Я вздрогнул и чуть не выронил сигарету. Кто этот человек? Откуда он знает о моем прошлом?
— Чего же вы молчите, господин Рюге? — Князев усмехнулся.
— Вы не ошиблись? — невольно вырвалось у меня.
— О нет. Вы, конечно, изменились за эти годы. Но, несмотря на это, я вас узнал. У меня прекрасная память. Вспомните майора Кригера, Солоницы, наконец, Шварцвальд… Вам это о чем-нибудь говорит?
— Кто вы?
— Это не так уже важно.
— Слушайте, Князев, если вы уж вспомнили майора Кригера, то, как он любил говорить, карты на стол.
— А вы неплохо устроились, — вместо ответа нагло посмотрел на меня Князев, — крыша что надо. Работаете на новых хозяев или по-прежнему верны абверу?
“Он не знает, что я был в СС, — отметил я про себя. — Кто же он: кто-нибудь из военнопленных, видевший меня в концлагерях во время вербовки, или один из моих бывших подопечных. Откуда он знает Кригера? Если он знает Кригера, то наверняка был связан с гестапо. Самое главное сейчас — найти правильный ключ в разговоре с ним”.
— Послушайте, Князев, втемную у вас со мной не пройдет. Или вы немедленно скажете, кто вы и что вам от меня нужно, или я сейчас же вызову конвой и вас отправят туда, откуда привели.
— Вы этого не сделаете, — спокойно ответил Князев. — Иначе вам будет крышка, господин обер-лейтенант.
— Вы мне, кажется, угрожаете? Что вы можете мне сделать? Заложите? Но вам придется признать, что вы были тайным агентом гестапо.
Я увидел, как у Князева дрогнуло лицо. Значит, я угадал: он действительно человек Кригера.
— Доказать это будет просто, — сказал я, глядя в упор на Князева. — У вас в свое время брали отпечатки пальцев. Архивы сохранились. Итак, повторяю в последний раз: что вы от меня хотите?
— Я Курдюмов, Олег Курдюмов. Вам это ничего не говорит?
Мне это имя действительно ничего не говорило, и я отрицательно покачал головой.
— Тогда я Дикс!
— Дикс! — невольно вырвалось у меня, словно я услышал голос Кригера: “У меня в детстве был чудный терьер по кличке Дикс…”
Теперь я вспомнил все — и как Кригер настойчиво предлагал взять в разведшколу абвера какого-то хилого паренька… Ну конечно, его фамилия была Князев.
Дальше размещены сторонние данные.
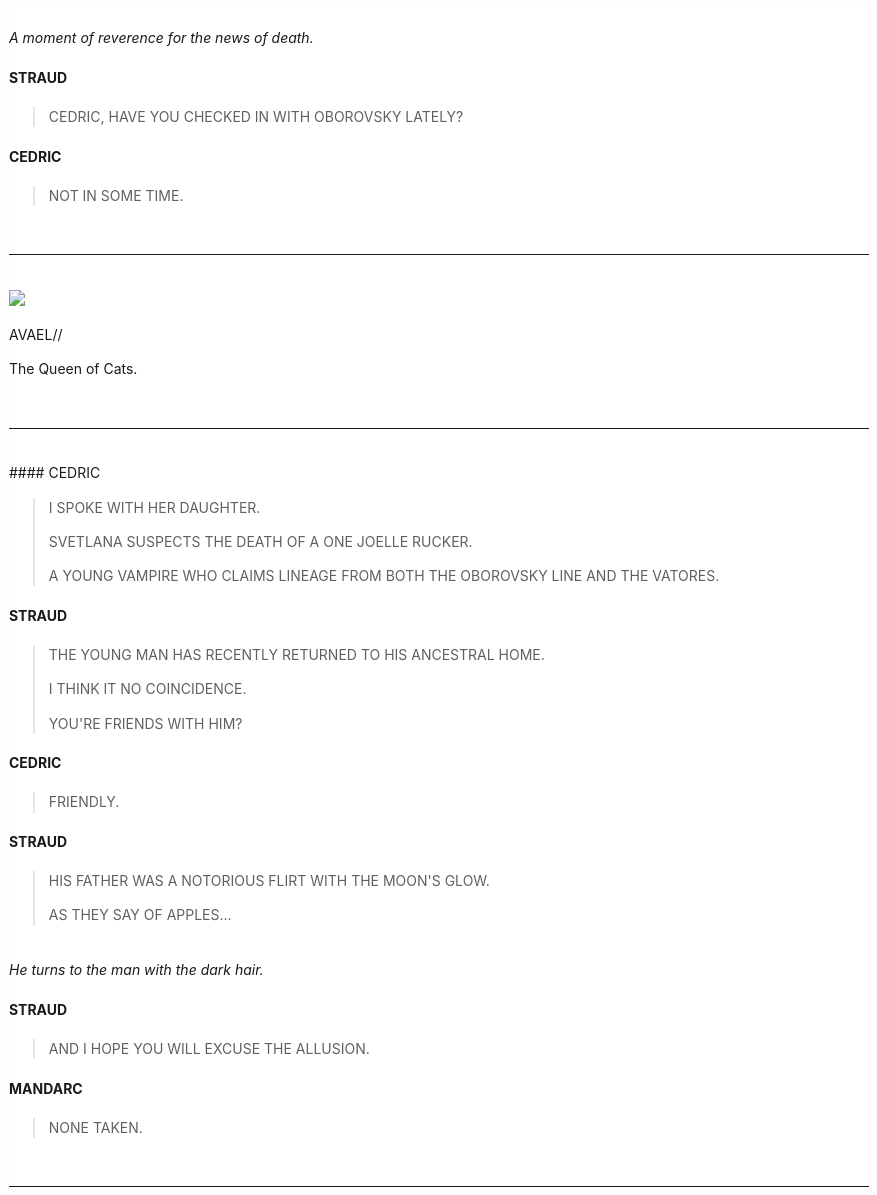 <BR><I>A moment of reverence for the news of death.</i>

#### STRAUD

> CEDRIC, HAVE YOU CHECKED IN WITH OBOROVSKY LATELY?

#### CEDRIC 

> NOT IN SOME TIME.

<BR>

*****
<BR>
<div class="chat-box">
<img src="{{ site.url }}/assets/tb/avael-tb.jpg" class="chat-portrait" />
<p class="ppl-sez">AVAEL//</p>
<p class="ppl-sez">The Queen of Cats.</p>
</div>
<BR>

*****
<BR>
#### CEDRIC 

> I SPOKE WITH HER DAUGHTER.
> 
> SVETLANA SUSPECTS THE DEATH OF A ONE JOELLE RUCKER.
> 
> A YOUNG VAMPIRE WHO CLAIMS LINEAGE FROM BOTH THE OBOROVSKY LINE AND THE VATORES.

#### STRAUD 

> THE YOUNG MAN HAS RECENTLY RETURNED TO HIS ANCESTRAL HOME.
> 
> I THINK IT NO COINCIDENCE.
> 
> YOU'RE FRIENDS WITH HIM?

#### CEDRIC 

> FRIENDLY.

#### STRAUD 

> HIS FATHER WAS A NOTORIOUS FLIRT WITH THE MOON'S GLOW.
> 
> AS THEY SAY OF APPLES...

<BR><I>He turns to the man with the dark hair.</i>

#### STRAUD

> AND I HOPE YOU WILL EXCUSE THE ALLUSION.

#### MANDARC 

> NONE TAKEN.

<BR>

*****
Но если мне не изменяет память, он потом куда-то исчез. Кригер так и не раскрыл мне тогда своего агента. Впрочем, почему я удивляюсь? Кригер — отличный разведчик: он всегда работал с пятикратной подстраховкой. У него были агенты, о которых знал только он, и никто больше.
— Ну что же, вспомнили, обер-лейтенант?
— Теперь, кажется, вспомнил, — сказал я и протянул Князеву руку. — Так вот вы какой…
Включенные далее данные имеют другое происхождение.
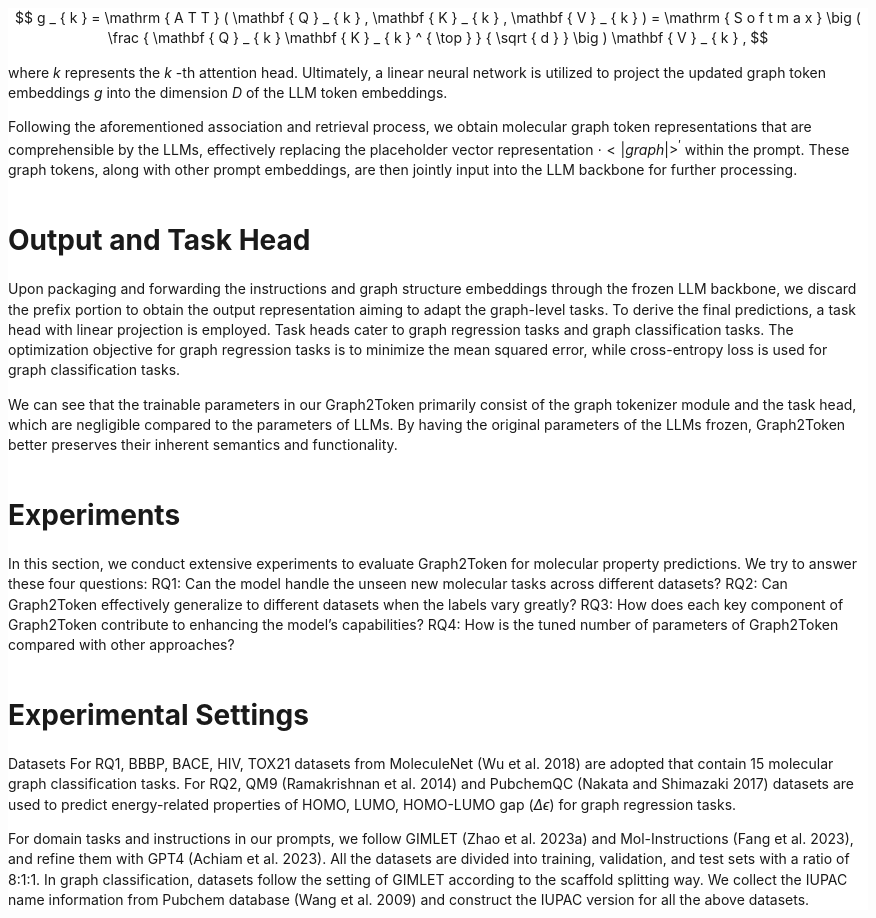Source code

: $$
g _ { k } = \mathrm { A T T } ( \mathbf { Q } _ { k } , \mathbf { K } _ { k } , \mathbf { V } _ { k } ) = \mathrm { S o f t m a x } \big ( \frac { \mathbf { Q } _ { k } \mathbf { K } _ { k } ^ { \top } } { \sqrt { d } } \big ) \mathbf { V } _ { k } ,
$$

where $k$ represents the $k$ -th attention head. Ultimately, a linear neural network is utilized to project the updated graph token embeddings $g$ into the dimension $D$ of the LLM token embeddings.

Following the aforementioned association and retrieval process, we obtain molecular graph token representations that are comprehensible by the LLMs, effectively replacing the placeholder vector representation $\cdot < | g r a p h | > ^ { \prime }$ within the prompt. These graph tokens, along with other prompt embeddings, are then jointly input into the LLM backbone for further processing.

# Output and Task Head

Upon packaging and forwarding the instructions and graph structure embeddings through the frozen LLM backbone, we discard the prefix portion to obtain the output representation aiming to adapt the graph-level tasks. To derive the final predictions, a task head with linear projection is employed. Task heads cater to graph regression tasks and graph classification tasks. The optimization objective for graph regression tasks is to minimize the mean squared error, while cross-entropy loss is used for graph classification tasks.

We can see that the trainable parameters in our Graph2Token primarily consist of the graph tokenizer module and the task head, which are negligible compared to the parameters of LLMs. By having the original parameters of the LLMs frozen, Graph2Token better preserves their inherent semantics and functionality.

# Experiments

In this section, we conduct extensive experiments to evaluate Graph2Token for molecular property predictions. We try to answer these four questions: RQ1: Can the model handle the unseen new molecular tasks across different datasets? RQ2: Can Graph2Token effectively generalize to different datasets when the labels vary greatly? RQ3: How does each key component of Graph2Token contribute to enhancing the model’s capabilities? RQ4: How is the tuned number of parameters of Graph2Token compared with other approaches?

# Experimental Settings

Datasets For RQ1, BBBP, BACE, HIV, TOX21 datasets from MoleculeNet (Wu et al. 2018) are adopted that contain 15 molecular graph classification tasks. For RQ2, QM9 (Ramakrishnan et al. 2014) and PubchemQC (Nakata and Shimazaki 2017) datasets are used to predict energy-related properties of HOMO, LUMO, HOMO-LUMO gap $( \Delta \epsilon )$ for graph regression tasks.

For domain tasks and instructions in our prompts, we follow GIMLET (Zhao et al. 2023a) and Mol-Instructions (Fang et al. 2023), and refine them with GPT4 (Achiam et al. 2023). All the datasets are divided into training, validation, and test sets with a ratio of 8:1:1. In graph classification, datasets follow the setting of GIMLET according to the scaffold splitting way. We collect the IUPAC name information from Pubchem database (Wang et al. 2009) and construct the IUPAC version for all the above datasets.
Князев с жаром пожал протянутую руку и сказал:
— Господин обер-лейтенант, спасите меня, готов сделать все, что угодно. Придумайте что-нибудь чтобы меня отпустили или замяли дело.
— Во-первых, Князев, — подчеркнуто произнеся его фамилию, сказал я, — здесь нет никаких обер-лейтенантов, а во-вторых, как вы, собственно говоря, представляете свое освобождение?
— Возьмите того шофера.
— Это не так просто, вы наделали массу глупостей, Князев. Оставили улики. Придумали эту идиотскую молчанку. Просто не знаю, что делать. Кстати, за что вы ухлопали этого, как его… — Я замолчал, не закончив фразу.
— Карпова, — услужливо подсказал Князев; теперь он совершенно переменился и, как говорится, ел глазами начальство.
— Вот именно, Карпова.
— А что оставалось делать? Этот покойничек узнал меня.
— Хорошо, Князев, я постараюсь вам помочь. Но предупреждаю, что за это потребую, ну, скажем, небольшую услугу.
— Все, что угодно… — Князев молитвенно сложил на груди руки.
— Сейчас вас уведут, а вечером вы будете свободны. Я предложу следователю вынести постановление о вашем освобождении.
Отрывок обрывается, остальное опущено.